**Trabajo pedido:**
Responde a partir del texto sobre la mezquita de Bradford:
(a) ¿A qué órgano del templo pertenece Liaqat Hussain?
(b) ¿Cuántas veces visitó Isabel II Bradford durante su reinado?
(c) ¿De qué región es originario el Koh-i-Noor?

**Extracto del texto:**
En la gran mezquita de Bradford, el día después de la muerte de la Reina, el imán interrumpió el sermón: “Los musulmanes británicos estamos unidos con los británicos en este momento de dolor profundo”, dijo. Es un edificio imponente por el que a las dos de la tarde empiezan a desfilar jóvenes que acuden al rezo. En su despacho de la mezquita, Liaqat Hussain, de la junta directiva del templo, con barba larga blanca y con el tradicional Salwar Kameez (camisa larga y pantalón a juego) sostiene que la reina hizo un trabajo admirable tratando de unir a las distintas comunidades del país.
La admiración que profesan los ciudadanos de todo tipo de orígenes étnicos se ve con claridad estos días en los rostros de los ciudadanos que desfilan por la capilla ardiente de la reina en Westminster Hall. Isabel II visitó Bradford hasta cinco veces durante sus 70 años de reinado. Después de explayarse en alabanzas a la monarca, Hussain expresa sus reparos. Habla de “nuestra joya”, en alusión Koh-i-Noor, el gran diamante de la corona de la reina originario del sur de la India. “Los indios aspiran al reconocimiento por la destrucción económica que para ellos supuso el imperio británico”. Hussain interrumpe la conversación para escuchar la voz dulce del muecín que llama a la oración. Y termina “porque una cosa es el respeto personal a la reina y otro estas cosas que cuando no esté, irán saliendo”.

**Extracto de datos:**
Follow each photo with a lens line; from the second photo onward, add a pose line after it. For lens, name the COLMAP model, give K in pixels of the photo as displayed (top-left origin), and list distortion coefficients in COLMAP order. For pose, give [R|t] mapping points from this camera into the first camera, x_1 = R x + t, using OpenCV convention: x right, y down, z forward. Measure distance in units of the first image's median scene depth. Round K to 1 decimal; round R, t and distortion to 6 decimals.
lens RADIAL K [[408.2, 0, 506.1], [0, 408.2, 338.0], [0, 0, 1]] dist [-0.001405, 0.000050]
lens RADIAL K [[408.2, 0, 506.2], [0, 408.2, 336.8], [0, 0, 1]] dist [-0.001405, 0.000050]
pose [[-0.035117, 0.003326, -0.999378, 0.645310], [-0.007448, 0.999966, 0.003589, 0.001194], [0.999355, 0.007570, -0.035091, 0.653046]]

**Solución del ejercicio:**
(a) A la junta directiva del templo.
(b) Hasta cinco veces.
(c) Del sur de la India.